Vapor bans questioned

Despite the fact that e-cigarettes have a much lower risk profile than their combustible cousins, governments around the world increasingly are banning e-vapor products in ways that appear to violate World Trade Organization rules against discriminatory treatment, a new R Street Institute policy study concludes.

R Street Associate Fellow Maria Foltea examines the legality of such bans under international trade law and concludes that prohibition of “like” products—in this case, e-cigarettes—is illegal and should be reversed.

“Currently, tobacco-heated products that contain tobacco are classified as tobacco products and therefore do not face discrimination issues,” notes Foltea. “However, e-cigarettes, which do not contain tobacco, can be classified either as ‘recreational’ or ‘medical products and devices.’ This broader classification opens the door for their prohibition, because nicotine is a drug that also has medicinal uses. Such classification can subject products that contain nicotine to a different set of classifications in ways that appear arbitrary.”

Foltea notes that prohibitions of e-cigarettes may be found to violate both domestic and international rules of law.

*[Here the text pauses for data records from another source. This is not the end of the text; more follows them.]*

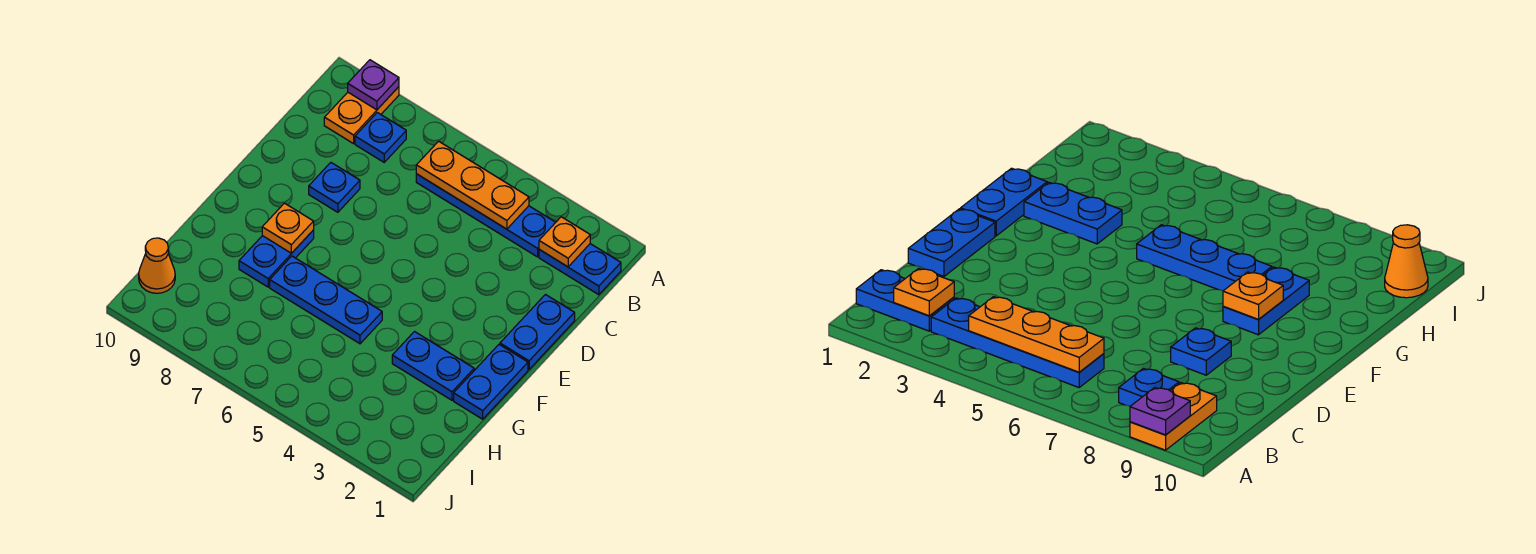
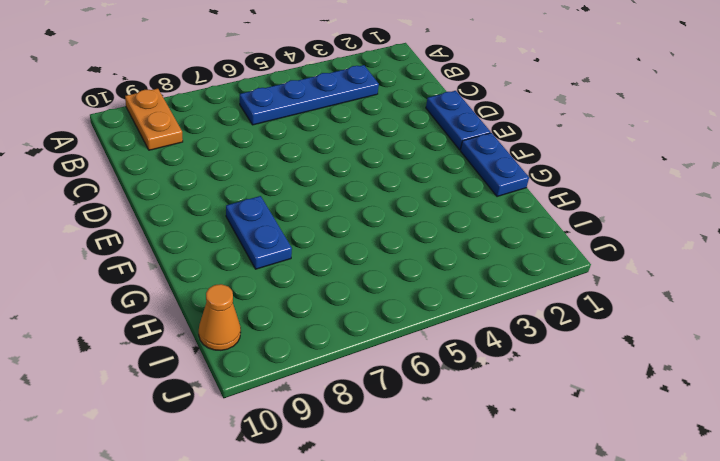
none -> blue plate B1:B2 level 1
none -> blue plate B8 level 1
none -> blue plate D8 level 1

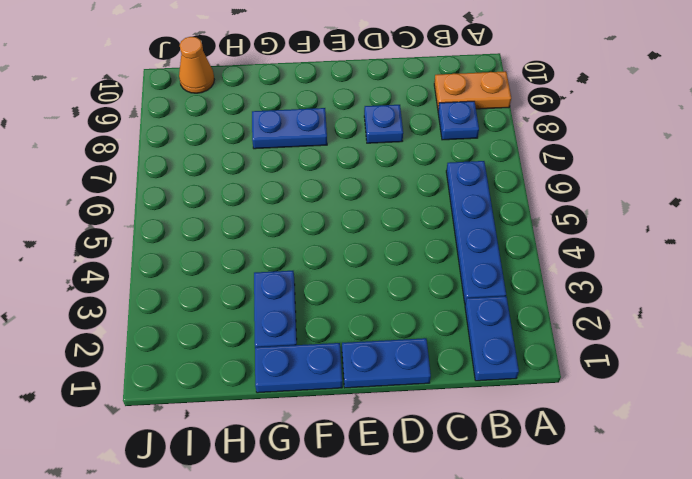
none -> blue plate G5:G7 level 1
none -> purple plate A9 level 2
none -> orange plate B2 level 2

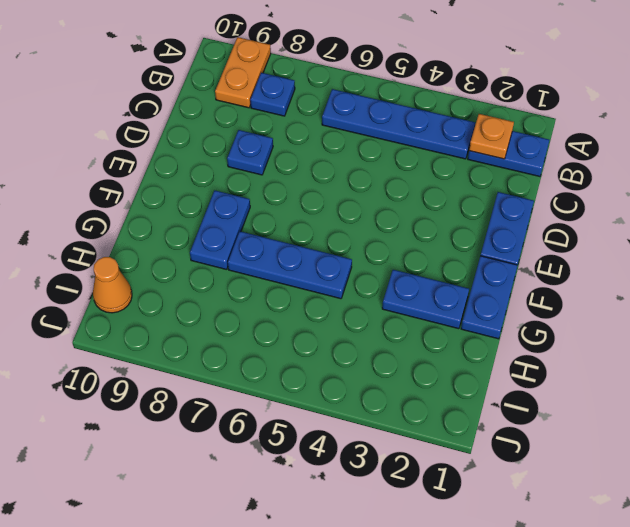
none -> purple plate A9 level 2
none -> orange plate B4:B6 level 2
none -> orange plate F8 level 2

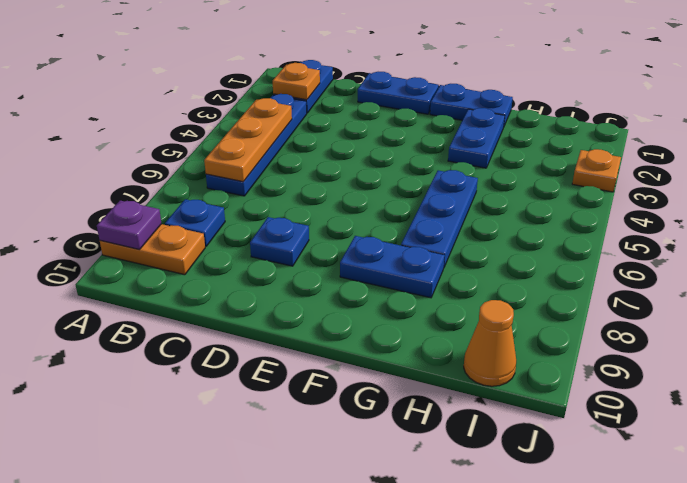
orange plate J3 level 1 -> orange plate F8 level 2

In order to avoid conflicting policy outcomes, she suggests three steps regulators can take with these emerging products.

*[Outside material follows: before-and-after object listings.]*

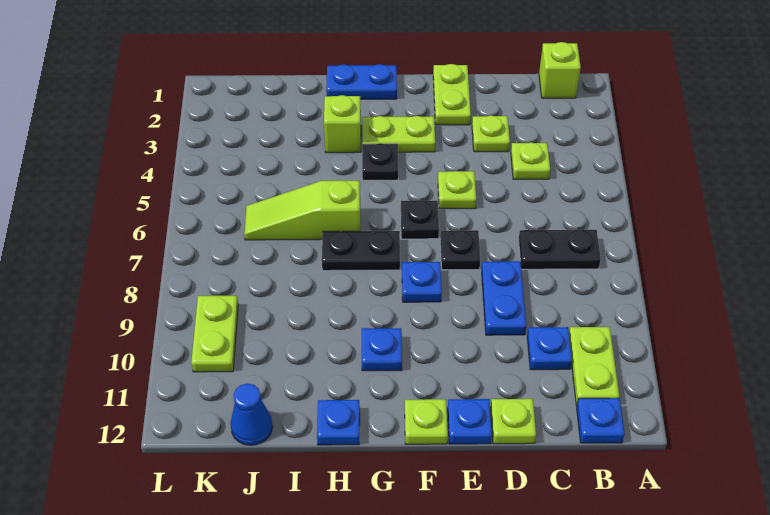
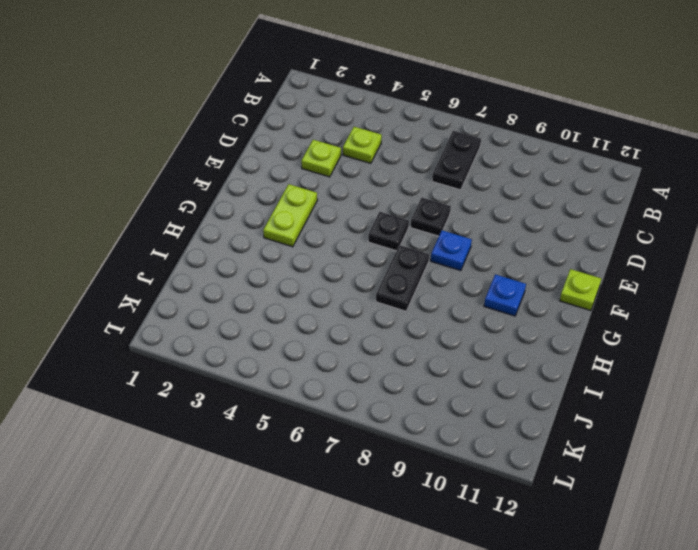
none -> lime brick B1 level 1
none -> lime plate B10:B11 level 1
none -> blue plate B12 level 1

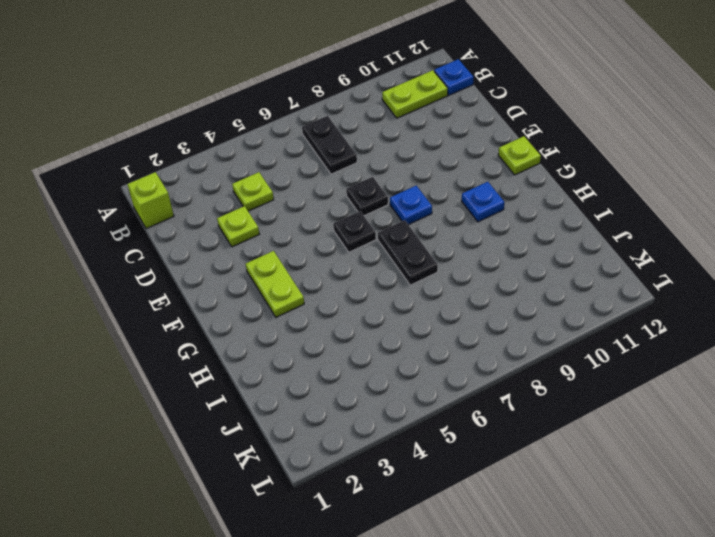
none -> blue plate C10 level 1
none -> blue plate D8:D9 level 1
none -> lime plate D12 level 1

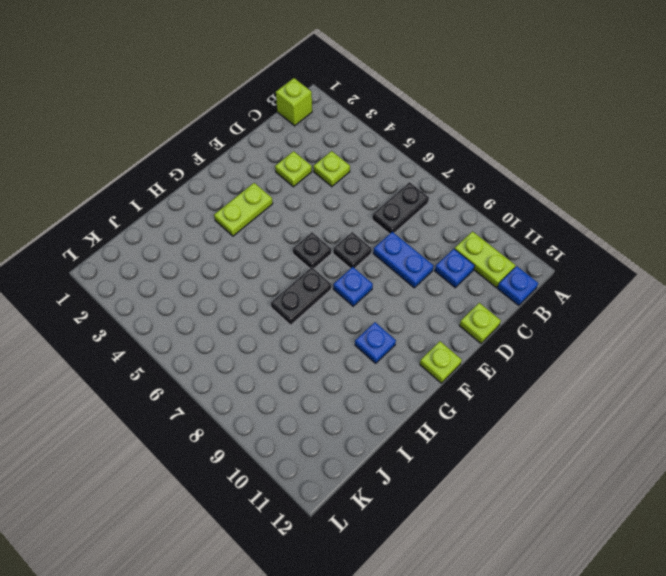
none -> lime plate E1:E2 level 1
none -> lime plate E5 level 1
none -> blue plate E12 level 1

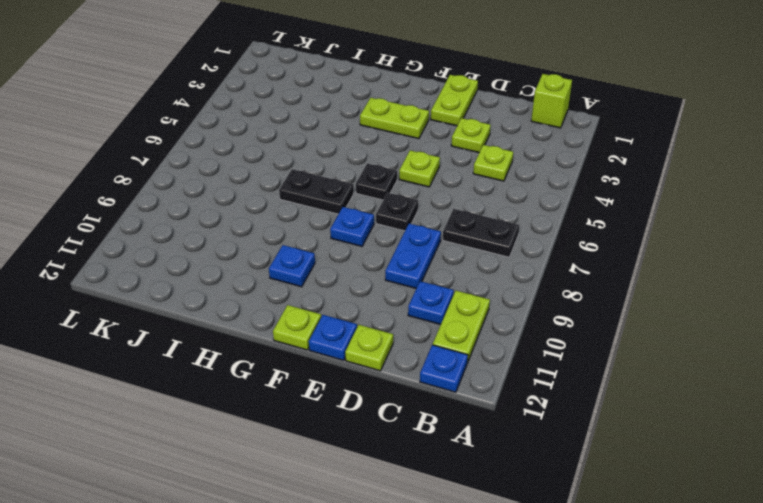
none -> blue plate G1:H1 level 1
none -> black plate G4 level 1
none -> lime brick H3 level 1

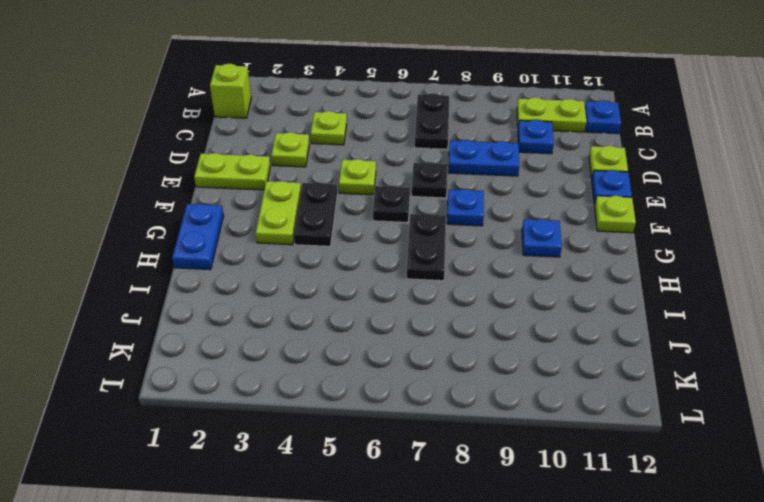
black plate F4:G4 level 1 -> black plate G4 level 1
none -> lime brick H3 level 1
none -> lime slope H6:J6 level 1 top H
none -> blue plate H12 level 1

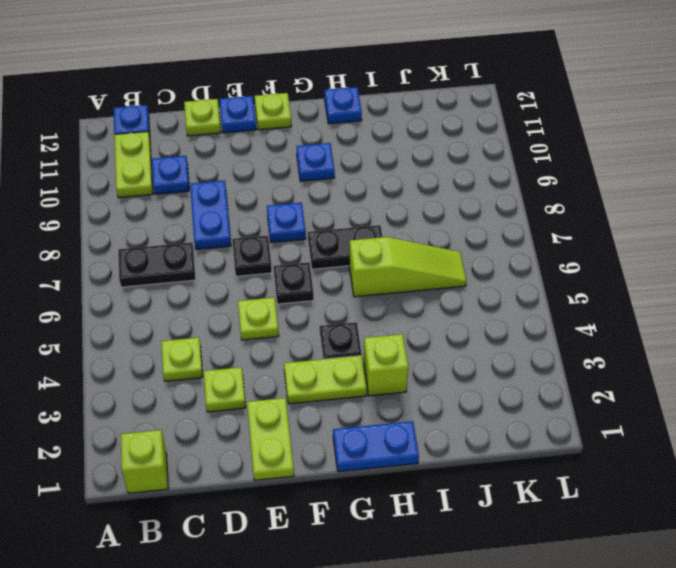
none -> blue cone J12 level 1
none -> lime plate K9:K10 level 1

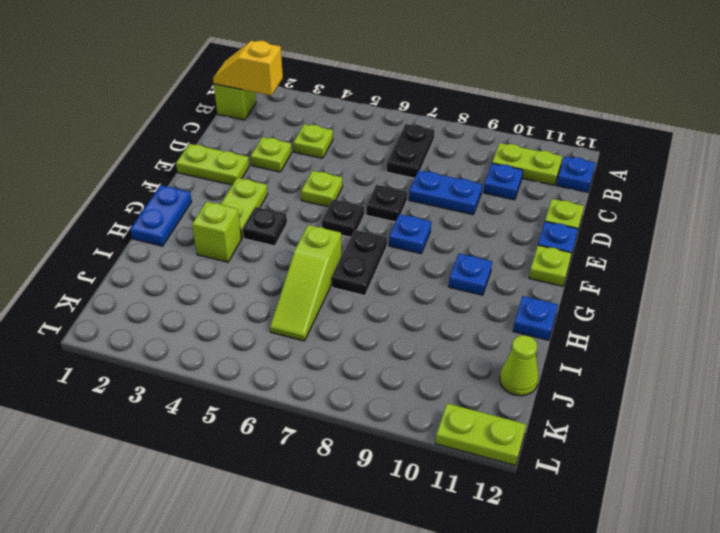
yellow slope B1:B2 level 2 top 2 -> none
lime cone J12 level 1 -> blue cone J12 level 1
lime plate L11:L12 level 1 -> lime plate K9:K10 level 1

  1. The regulator’s home country agencies must double-check the consistency of their proposed regulations with pre-existing legislation;
  2. They must regularly consult with e-vapor producers and retailers as sources of information and seek out scientific data relevant to proposed legislation; and
  3. WTO member governments should report any proposed measure to the WTO secretariat and allow a time period for interested parties to comment in order to test the limits of their regulations before their adoption. This would allow interested parties to convey their best knowledge, and would ultimately result in regulation that is fairer, sounder and more consistent.

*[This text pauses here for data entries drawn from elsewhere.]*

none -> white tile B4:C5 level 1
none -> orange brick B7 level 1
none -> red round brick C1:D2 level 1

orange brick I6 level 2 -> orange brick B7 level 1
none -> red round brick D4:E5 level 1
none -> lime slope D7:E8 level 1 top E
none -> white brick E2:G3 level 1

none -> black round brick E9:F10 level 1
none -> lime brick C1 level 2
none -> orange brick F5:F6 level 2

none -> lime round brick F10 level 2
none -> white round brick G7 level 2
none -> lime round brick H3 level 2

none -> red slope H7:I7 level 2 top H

“Although e-cigarettes and traditional cigarettes do not carry ‘like’ risk, these products are in competition with one another in the marketplace, writes Foltea. “There is therefore good reason to believe that, as long as traditional cigarettes are freely traded, a ban on e-cigarettes will be found discriminatory under WTO rules. Accordingly, regulators must consider such issues of legality before enacting any such prohibitive laws.”

R Street is a nonprofit, nonpartisan public policy research organization whose mission is to promote free markets and limited, effective government. It has headquarters in Washington, D.C. and five regional offices across the country. Its website is www.rstreet.org.